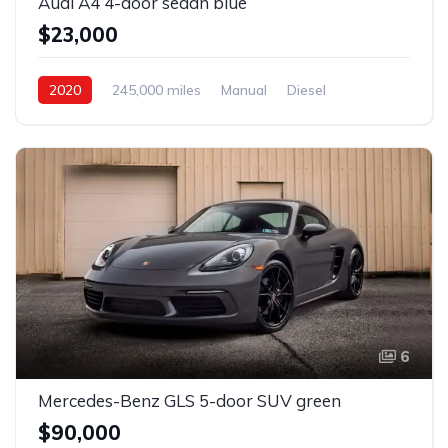
Audi A4 4-door sedan blue
$23,000
2020
245,000 miles
Manual
Diesel
Front Wheel Drive
6
Mercedes-Benz GLS 5-door SUV green
$90,000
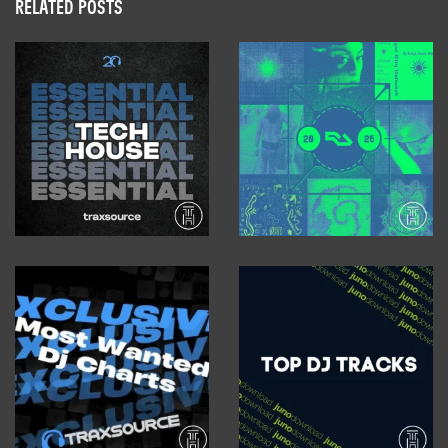
RELATED POSTS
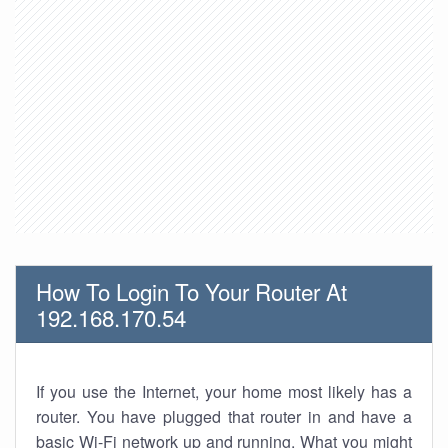
How To Login To Your Router At
192.168.170.54
If you use the Internet, your home most likely has a
router. You have plugged that router in and have a
basic Wi-Fi network up and running. What you might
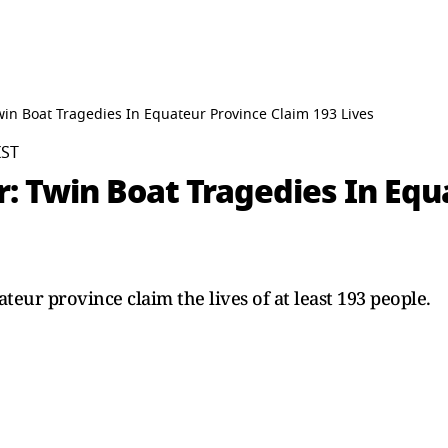
win Boat Tragedies In Equateur Province Claim 193 Lives
IST
: Twin Boat Tragedies In Equ
teur province claim the lives of at least 193 people.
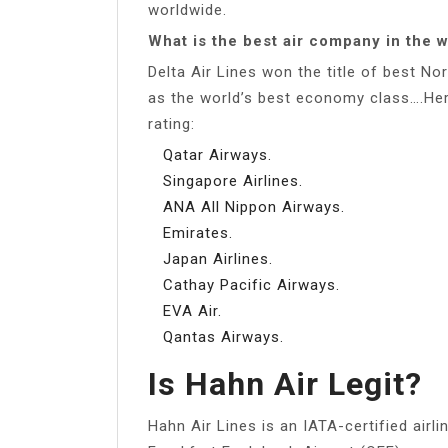
worldwide.
What is the best air company in the 
Delta Air Lines won the title of best No
as the world’s best economy class….Here
rating:
Qatar Airways.
Singapore Airlines.
ANA All Nippon Airways.
Emirates.
Japan Airlines.
Cathay Pacific Airways.
EVA Air.
Qantas Airways.
Is Hahn Air Legit?
Hahn Air Lines is an IATA-certified airl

> **Aim of the task**: What's needed is an exact copy of every entry, minus the pictures.

> **Completed task**:
Audi A4 4-door sedan blue
$23,000
2020
245,000 miles
Manual
Diesel
Front Wheel Drive
6
Mercedes-Benz GLS 5-door SUV green
$90,000
RELATED POSTS
How To Login To Your Router At
192.168.170.54
If you use the Internet, your home most likely has a
router. You have plugged that router in and have a
basic Wi-Fi network up and running. What you might
win Boat Tragedies In Equateur Province Claim 193 Lives
IST
: Twin Boat Tragedies In Equ
teur province claim the lives of at least 193 people.
worldwide.
What is the best air company in the 
Delta Air Lines won the title of best No
as the world’s best economy class….Here
rating:
Qatar Airways.
Singapore Airlines.
ANA All Nippon Airways.
Emirates.
Japan Airlines.
Cathay Pacific Airways.
EVA Air.
Qantas Airways.
Is Hahn Air Legit?
Hahn Air Lines is an IATA-certified airl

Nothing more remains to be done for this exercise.